I have an azure synapse spark cluster with 3 nodes of 4 vCores and 32 GB memory each. I am trying to submit a spark job using azure synapse Livy batch APIs. The request looks like this,
curl --location --request POST 'https://<synapse-workspace>.dev.azuresynapse.net/livyApi/versions/2019-11-01-preview/sparkPools/<pool-name>/batches?detailed=true' `
--header 'cache-control: no-cache' `
--header 'Authorization: Bearer <Token>' `
--header 'Content-Type: application/json' `
--data-raw '{
"name": "T1",
"file": "folder/file.py",
"driverMemory": "1g",
"driverCores": 1,
"executorMemory": "1g",
"executorCores":1,
"numExecutors": 3
}'
The response I get is this,
{
"TraceId": "<some-guid>",
"Message": "Your Spark job requested 16 vcores.
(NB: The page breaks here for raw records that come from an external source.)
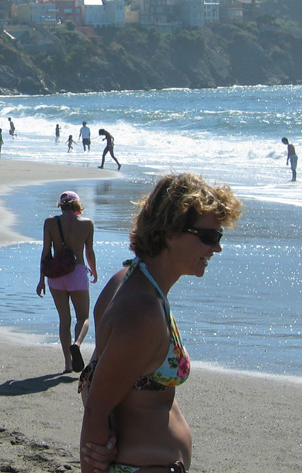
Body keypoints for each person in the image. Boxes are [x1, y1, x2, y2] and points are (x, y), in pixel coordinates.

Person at [78, 173, 242, 473]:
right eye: (209, 237)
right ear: (169, 232)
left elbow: (92, 379)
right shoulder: (142, 312)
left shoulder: (128, 281)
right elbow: (96, 410)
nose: (216, 248)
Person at [36, 191, 97, 374]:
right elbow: (89, 252)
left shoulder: (50, 222)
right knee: (83, 318)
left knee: (64, 320)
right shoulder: (87, 224)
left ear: (61, 205)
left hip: (55, 276)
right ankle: (77, 344)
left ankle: (68, 365)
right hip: (77, 273)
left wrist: (41, 279)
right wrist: (94, 271)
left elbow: (46, 252)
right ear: (78, 205)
However, the pool has a 12 core limit. Try reducing the numbers of vcores requested or increasing your pool size."
}
I cannot figure out why is it asking for 16 cores. Shouldn't it ask for 4 (3 * 1 + 1) cores?
Update: I tried changing the node pool size to 3 nodes each of 8 vCores and 64 GB memory. And, with this configuration,
{
"name": "T1",
"file": "folder/file.py",
"driverMemory": "1g",
"driverCores": 1,
"executorMemory": "1g",
"executorCores": 1,
"numExecutors": 6
}
It requests for 28 cores (even for executorCores 2,3,4). And if I change executorCores to 5,6,7 or 8, it will request for 56 cores.